Task description:
For the entries below, the expected answer is the line with "101 221 0.94", the line with "594 120 1.02", and every line between them, exactly as written, and nothing more.

Data items
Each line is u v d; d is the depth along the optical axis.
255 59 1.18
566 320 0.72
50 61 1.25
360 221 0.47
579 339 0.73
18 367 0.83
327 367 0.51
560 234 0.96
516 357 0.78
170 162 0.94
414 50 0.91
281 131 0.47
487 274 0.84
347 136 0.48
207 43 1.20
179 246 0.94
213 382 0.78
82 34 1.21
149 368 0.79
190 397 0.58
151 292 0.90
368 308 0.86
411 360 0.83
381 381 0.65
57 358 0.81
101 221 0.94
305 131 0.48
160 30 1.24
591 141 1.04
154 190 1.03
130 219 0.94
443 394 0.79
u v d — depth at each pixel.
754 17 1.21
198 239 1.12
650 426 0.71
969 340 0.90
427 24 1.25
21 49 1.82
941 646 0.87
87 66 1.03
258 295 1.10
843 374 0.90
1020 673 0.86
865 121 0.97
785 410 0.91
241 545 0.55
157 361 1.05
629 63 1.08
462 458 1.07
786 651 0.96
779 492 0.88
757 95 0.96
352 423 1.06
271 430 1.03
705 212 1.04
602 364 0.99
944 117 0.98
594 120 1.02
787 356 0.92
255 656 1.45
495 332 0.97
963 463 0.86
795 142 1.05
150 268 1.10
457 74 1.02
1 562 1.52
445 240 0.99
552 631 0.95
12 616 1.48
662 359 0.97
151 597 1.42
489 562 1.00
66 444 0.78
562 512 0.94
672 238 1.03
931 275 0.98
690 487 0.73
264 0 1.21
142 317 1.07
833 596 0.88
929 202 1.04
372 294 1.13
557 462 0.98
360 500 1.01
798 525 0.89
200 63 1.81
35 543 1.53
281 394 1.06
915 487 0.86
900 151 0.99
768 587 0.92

Solution:
101 221 0.94
305 131 0.48
160 30 1.24
591 141 1.04
154 190 1.03
130 219 0.94
443 394 0.79
u v d — depth at each pixel.
754 17 1.21
198 239 1.12
650 426 0.71
969 340 0.90
427 24 1.25
21 49 1.82
941 646 0.87
87 66 1.03
258 295 1.10
843 374 0.90
1020 673 0.86
865 121 0.97
785 410 0.91
241 545 0.55
157 361 1.05
629 63 1.08
462 458 1.07
786 651 0.96
779 492 0.88
757 95 0.96
352 423 1.06
271 430 1.03
705 212 1.04
602 364 0.99
944 117 0.98
594 120 1.02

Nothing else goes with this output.